Shooting around infinity, wide open and in high contrast situation, you will get some minor purple or blue fringing at the edges of objects, which are not in focus, but it is really really minor. By f/2.4 the aberrations clean up nicely. Wide open and focusing close, the depth of field is rather thin, so the out of focus fringing is visible when zooming in, but in really contrasty areas, the purple fringing only clears up around f/4. One big plus is, that the lens is really well corrected across the frame. I gave the lens a real stress test with big milky glass window in the frame. In the corner and under such extreme contrast, the purple fringing never went away even at f/5.6, but there are not many lenses, which could do better and it is still easily corrigible. Compared to Kamlan 28, there is also a good correction to coma, which doesn’t show at all, compared to the aforementioned lens.


Flaring is present, especially if the light source is in the picture frame, but again, it is quite well controlled. While you do get some lens flare effects sometimes, the veiling flare is almost nonexistent and may I add, the Kamlan 21 represents a big step forward from Kamlan 28 in terms of flare resistance. Lens hood is definitely recommended at all times.

Close focus

The Kamlan 21mm focuses as close as 12 cm, giving it a respectable magnification of 1:3.4. As someone who likes to get close to my objects, I appreciate that a lot. The center resolution holds up really well even when close focusing, so I can only recommend this lens for it. 


As I said before, the 11 circular blades should make for rather good bokeh, but how is it really? Smooth out of focus areas have not been a priority with wideangles in the past, but given the big maximum aperture and close focusing capabilities, bokeh should be one of the priorities. Long story short, bokeh is quite smooth even stopped down. Really no complaint from my part, you can see a few examples below.

Compared to Zonlai 22mm f/1.8

As the Zonlai is probably the closest lens to Kamlan in terms of focal length and price (around 150 USD for the Zonlai), I decided to show you a few comparative shots from both lenses. As you can see, the Kamlan has greater resolution already wide open in the center. The corners are a whole different league at any aperture. As other reviews mentioned, the Zonlai can come with decentering issues, and I admit, I bought two copies, but not even the second one can really hold a candle to Kamlan.

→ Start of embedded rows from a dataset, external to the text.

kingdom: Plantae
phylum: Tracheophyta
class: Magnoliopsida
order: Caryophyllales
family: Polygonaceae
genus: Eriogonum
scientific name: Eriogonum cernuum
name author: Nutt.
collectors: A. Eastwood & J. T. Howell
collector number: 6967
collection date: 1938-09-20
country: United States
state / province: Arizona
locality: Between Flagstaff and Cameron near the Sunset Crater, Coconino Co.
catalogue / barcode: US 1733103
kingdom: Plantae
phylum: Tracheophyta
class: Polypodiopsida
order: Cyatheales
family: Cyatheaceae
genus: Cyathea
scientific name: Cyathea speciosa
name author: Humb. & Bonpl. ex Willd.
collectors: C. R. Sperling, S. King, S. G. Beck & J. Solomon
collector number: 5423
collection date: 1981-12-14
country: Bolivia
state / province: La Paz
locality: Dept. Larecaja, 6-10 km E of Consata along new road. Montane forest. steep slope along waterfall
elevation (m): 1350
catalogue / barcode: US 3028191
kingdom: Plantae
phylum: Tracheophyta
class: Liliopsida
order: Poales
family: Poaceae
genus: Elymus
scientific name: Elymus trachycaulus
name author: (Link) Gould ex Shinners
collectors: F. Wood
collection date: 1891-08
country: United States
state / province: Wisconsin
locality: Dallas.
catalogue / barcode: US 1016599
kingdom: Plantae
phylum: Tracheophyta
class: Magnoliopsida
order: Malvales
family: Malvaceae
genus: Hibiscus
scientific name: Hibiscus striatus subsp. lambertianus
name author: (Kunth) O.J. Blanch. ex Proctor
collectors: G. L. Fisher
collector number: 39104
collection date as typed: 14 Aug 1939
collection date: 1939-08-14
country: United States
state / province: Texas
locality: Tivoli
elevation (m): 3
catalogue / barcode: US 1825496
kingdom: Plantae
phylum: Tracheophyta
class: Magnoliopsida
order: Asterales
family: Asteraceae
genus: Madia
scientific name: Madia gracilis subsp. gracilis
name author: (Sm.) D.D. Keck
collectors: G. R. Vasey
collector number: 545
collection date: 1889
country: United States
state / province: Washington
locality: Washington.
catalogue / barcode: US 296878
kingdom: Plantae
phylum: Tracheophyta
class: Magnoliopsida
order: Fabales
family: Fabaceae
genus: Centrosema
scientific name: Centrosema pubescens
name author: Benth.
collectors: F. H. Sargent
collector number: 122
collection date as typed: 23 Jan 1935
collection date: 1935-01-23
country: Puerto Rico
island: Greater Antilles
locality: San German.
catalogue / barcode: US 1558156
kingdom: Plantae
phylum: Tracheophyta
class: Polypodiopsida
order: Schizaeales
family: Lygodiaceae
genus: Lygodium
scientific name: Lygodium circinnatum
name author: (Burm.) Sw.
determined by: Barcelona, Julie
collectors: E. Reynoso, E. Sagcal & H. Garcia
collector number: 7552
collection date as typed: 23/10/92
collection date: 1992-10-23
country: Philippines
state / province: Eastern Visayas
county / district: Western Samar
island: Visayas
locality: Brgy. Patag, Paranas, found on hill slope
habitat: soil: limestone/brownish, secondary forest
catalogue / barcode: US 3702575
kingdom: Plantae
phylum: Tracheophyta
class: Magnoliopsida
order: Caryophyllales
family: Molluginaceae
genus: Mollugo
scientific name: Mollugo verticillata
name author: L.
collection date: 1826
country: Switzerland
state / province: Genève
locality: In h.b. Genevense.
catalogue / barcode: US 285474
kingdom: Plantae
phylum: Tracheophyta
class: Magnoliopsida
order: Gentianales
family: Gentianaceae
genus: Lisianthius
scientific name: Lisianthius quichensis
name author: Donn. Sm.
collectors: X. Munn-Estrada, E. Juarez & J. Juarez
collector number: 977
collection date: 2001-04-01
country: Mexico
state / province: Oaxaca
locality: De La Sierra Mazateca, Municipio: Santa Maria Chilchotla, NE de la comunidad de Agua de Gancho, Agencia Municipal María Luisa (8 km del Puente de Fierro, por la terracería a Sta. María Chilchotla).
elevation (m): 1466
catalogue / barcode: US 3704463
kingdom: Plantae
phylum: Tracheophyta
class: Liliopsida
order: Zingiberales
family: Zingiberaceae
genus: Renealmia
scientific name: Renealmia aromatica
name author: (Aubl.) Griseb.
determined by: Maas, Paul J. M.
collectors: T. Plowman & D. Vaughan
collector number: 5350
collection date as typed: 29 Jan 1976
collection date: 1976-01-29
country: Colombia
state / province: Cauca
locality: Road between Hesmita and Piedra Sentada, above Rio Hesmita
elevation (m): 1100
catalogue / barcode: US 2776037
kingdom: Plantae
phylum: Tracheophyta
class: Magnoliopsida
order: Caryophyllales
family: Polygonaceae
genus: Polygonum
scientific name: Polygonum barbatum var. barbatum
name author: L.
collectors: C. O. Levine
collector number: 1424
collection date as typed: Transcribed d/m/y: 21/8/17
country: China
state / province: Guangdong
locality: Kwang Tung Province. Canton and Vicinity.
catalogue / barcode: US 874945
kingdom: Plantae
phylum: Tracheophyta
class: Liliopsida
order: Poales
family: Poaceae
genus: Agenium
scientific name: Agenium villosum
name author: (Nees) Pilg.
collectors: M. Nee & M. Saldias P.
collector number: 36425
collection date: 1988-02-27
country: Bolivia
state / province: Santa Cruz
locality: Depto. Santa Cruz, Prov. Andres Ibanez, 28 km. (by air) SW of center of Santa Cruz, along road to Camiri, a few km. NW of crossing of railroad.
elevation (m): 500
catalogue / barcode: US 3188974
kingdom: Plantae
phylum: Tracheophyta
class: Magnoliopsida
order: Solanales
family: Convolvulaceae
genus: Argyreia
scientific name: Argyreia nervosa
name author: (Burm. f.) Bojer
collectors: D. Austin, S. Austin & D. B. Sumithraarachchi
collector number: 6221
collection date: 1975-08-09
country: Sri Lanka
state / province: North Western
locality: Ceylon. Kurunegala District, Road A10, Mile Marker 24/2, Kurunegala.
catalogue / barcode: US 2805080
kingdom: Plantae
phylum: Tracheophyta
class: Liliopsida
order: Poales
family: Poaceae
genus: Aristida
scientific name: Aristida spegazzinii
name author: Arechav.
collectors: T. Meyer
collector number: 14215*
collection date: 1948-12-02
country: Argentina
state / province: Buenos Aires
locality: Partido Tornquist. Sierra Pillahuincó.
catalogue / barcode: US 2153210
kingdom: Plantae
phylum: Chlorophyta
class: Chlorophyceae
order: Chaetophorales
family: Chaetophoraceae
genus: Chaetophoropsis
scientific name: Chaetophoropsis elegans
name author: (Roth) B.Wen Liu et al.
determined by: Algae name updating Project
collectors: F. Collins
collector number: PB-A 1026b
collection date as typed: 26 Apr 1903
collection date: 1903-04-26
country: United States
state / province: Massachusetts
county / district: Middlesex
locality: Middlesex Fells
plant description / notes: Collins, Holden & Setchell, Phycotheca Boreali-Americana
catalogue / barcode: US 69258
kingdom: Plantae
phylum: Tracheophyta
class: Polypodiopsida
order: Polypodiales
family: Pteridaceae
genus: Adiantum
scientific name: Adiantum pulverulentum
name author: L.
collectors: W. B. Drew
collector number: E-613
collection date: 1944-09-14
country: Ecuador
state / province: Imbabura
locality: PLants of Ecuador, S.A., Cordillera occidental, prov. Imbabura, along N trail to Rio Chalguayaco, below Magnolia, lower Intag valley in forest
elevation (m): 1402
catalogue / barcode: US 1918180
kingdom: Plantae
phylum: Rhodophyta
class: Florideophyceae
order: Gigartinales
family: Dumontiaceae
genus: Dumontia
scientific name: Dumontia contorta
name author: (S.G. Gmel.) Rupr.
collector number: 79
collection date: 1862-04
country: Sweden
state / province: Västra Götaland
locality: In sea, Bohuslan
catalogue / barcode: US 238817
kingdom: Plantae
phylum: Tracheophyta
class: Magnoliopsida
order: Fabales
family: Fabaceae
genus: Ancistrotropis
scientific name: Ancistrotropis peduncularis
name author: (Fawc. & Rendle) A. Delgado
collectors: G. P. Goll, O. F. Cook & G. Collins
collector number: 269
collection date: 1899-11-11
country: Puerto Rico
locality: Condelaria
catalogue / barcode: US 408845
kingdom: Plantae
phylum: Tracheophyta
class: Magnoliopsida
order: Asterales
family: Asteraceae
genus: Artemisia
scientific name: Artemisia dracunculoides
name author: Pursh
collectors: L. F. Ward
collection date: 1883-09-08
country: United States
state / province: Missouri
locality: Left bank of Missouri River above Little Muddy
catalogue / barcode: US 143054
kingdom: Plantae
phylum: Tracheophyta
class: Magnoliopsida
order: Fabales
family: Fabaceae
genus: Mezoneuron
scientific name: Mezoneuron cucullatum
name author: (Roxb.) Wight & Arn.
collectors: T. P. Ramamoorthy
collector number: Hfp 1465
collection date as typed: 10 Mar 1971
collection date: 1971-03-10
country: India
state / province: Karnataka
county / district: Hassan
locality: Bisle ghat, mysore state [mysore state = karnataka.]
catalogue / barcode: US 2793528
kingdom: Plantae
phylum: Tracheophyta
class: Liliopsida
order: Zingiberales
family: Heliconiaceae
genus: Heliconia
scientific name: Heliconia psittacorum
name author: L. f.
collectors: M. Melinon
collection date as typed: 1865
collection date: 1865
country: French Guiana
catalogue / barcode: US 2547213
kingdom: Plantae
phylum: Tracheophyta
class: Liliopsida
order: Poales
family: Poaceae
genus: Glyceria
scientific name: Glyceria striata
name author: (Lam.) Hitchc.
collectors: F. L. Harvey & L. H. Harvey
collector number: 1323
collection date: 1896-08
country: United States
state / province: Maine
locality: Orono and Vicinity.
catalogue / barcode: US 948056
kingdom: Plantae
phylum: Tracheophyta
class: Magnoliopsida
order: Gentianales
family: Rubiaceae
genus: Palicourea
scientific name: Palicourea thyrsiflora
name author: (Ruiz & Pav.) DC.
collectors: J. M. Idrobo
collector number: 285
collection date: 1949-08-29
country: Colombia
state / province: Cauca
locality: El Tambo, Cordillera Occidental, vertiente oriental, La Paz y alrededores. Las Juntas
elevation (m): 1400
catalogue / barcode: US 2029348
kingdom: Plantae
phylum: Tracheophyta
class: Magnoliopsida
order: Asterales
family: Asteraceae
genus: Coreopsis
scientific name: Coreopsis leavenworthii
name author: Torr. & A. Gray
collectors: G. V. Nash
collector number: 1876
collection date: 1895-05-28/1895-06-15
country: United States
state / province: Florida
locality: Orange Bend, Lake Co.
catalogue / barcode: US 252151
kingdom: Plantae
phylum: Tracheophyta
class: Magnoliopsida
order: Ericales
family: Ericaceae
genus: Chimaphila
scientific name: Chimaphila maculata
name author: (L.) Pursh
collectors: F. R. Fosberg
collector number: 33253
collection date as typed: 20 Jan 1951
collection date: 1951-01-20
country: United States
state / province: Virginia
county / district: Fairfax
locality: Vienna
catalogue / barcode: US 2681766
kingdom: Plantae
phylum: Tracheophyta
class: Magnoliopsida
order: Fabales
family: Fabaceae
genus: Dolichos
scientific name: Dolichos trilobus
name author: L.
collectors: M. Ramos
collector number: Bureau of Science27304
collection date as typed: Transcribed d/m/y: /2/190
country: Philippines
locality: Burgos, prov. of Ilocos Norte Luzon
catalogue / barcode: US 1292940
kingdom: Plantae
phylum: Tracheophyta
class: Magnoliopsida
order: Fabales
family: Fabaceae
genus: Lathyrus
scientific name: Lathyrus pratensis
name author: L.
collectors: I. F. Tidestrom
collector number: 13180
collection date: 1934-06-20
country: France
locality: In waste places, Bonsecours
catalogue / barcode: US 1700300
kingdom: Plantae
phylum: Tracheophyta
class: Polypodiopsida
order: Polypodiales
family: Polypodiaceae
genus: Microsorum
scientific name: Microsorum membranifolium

So, what’s not to like? Kamlan 21 is a focal length I’ve been fond of for a long time. With really good sharpness across the frame, good close focusing abilities and remarkable aberration correction, this lens can be a very versatile workhorse for all genres, including landscapes and street. At 179 USD, it is an absolute bargain, if you don’t mind manual focus. Any alternative is simply worse or much more expensive.